Prima tv, seppure in seconda serata, su Rai 3 per “The Rossellinis”, il film documentario diretto da Alessandro Rossellini e prodotto da B&B Films in coproduzione con Rai Cinema e di cui si è molto parlato negli ultimi mesi soprattutto alla luce della première ufficiale alla 35esima Settimana Internazionale della Critica al Festival del Cinema di Venezia e del Nastro d’Argento conquistato come Miglior Documentario sul Cinema. “L’ultima cazzata della mia vita” l’ha definita il diretto interessato che era alla sua prima, vera esperienza dietro la macchina da presa all’età dei 55 anni.
Il documentario, sin dal titolo, sottintende anche una sottile vena ironica ed è idealmente rivolto da Alessandro, primo nipote del grande Roberto Rossellini, non solo al genio cinematografico del nonno ma pure alla storia della sua famiglia, non solo allargata ma anche esempio di multietnicità: e l’auto-ironia è una componente importante di questo docu-film che ripercorre una lunga e intensa saga famigliare, specie ricordando che lo stesso Rossellini junior ha deciso di improvvisarsi regista dopo l’esperienza da fotografo e un passato di tossicodipendenza oramai alle spalle.

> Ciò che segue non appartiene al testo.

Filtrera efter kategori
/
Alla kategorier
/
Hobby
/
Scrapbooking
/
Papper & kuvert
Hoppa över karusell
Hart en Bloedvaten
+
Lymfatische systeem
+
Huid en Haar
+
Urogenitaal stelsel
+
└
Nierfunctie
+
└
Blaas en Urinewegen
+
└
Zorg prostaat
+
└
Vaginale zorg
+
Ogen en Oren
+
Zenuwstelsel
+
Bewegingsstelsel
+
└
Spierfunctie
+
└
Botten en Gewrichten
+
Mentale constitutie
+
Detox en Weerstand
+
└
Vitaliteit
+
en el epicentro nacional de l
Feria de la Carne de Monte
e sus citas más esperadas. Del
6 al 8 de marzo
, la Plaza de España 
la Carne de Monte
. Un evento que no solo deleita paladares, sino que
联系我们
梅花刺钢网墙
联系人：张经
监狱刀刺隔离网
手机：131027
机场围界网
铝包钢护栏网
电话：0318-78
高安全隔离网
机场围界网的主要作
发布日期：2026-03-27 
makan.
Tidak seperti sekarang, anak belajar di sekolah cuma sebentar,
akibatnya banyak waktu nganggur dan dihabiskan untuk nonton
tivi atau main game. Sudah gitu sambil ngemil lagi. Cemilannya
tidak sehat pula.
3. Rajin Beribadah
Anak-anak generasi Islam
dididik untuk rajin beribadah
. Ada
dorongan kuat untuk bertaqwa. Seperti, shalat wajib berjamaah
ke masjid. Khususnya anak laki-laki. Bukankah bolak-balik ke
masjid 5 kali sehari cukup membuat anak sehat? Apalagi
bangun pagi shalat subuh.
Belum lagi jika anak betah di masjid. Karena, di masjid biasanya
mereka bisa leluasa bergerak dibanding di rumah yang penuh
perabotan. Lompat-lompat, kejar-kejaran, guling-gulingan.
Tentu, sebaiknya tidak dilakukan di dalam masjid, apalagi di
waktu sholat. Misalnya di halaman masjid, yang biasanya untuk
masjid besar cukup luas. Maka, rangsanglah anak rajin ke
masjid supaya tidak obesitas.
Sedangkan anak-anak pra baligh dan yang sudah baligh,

Insomma, come sovente accade in questi casi, una sorta di introspezione interiore da mostrare al pubblico ma pure una “terapia famigliare” che si svolge davanti alla mdp che porta sullo schermo non solo Isabella Rossellini ma anche l’indimenticata Ingrid Bergman, fiamma di Roberto, e tanti altri personaggi incredibili.
ALESSANDRO ROSSELLINI, “COL TITOLO PRENDO IN GIRO UN COGNOME INGOMBRANTE CHE…”
Insomma, divertire e far anche commuovere, perché il dramma pure se in filigrana è sempre presente: “Con il titolo ho voluto prendere in giro un cognome che per me è stato sempre molto ingombrante” ha candidamente ammesso Alessandro Rossellini che dell’illustre nonno cerca di presentare soprattutto aspetti inediti della vita privata, per un ideale album di famiglia sul grande schermo fatto di aneddoti, testimonianze inedite e altro. “Tutto questo ha avuto per me e gli altri discendenti un peso enorme, influenzando le nostre vite” ha detto ancora il nipote che ha presentato il docu-film come un tentativo molto personale di “restituire un’immagine sincera della mia grande, amata e complicata famiglia”.
“Sono stato per anni il famigliare da aiutare e da premiare” ha raccontato più di recente nel corso di un’intervista concessa al portale specializzato HotCorn, accennando non solo ai trascorsi da tossicodipendente ma anche al fatto che l’essere riuscito a mettere la sua famiglia davanti a una telecamera è stato un “gesto mutualistico”. Non solo: “Col documentario ho avuto una conferma della mia ipotesi, cioè che siamo tutti stati influenzati dai valori di nonno Roberto” ha aggiunto, riferendosi allo spirito libero del nonno in tutte le sue scelte di vita, “cambiamo partner, lavoro, nazioni, culture e religioni come camicie (…) io forse sono stato però l’unico della famiglia a dimostrarne difetti e debolezze”.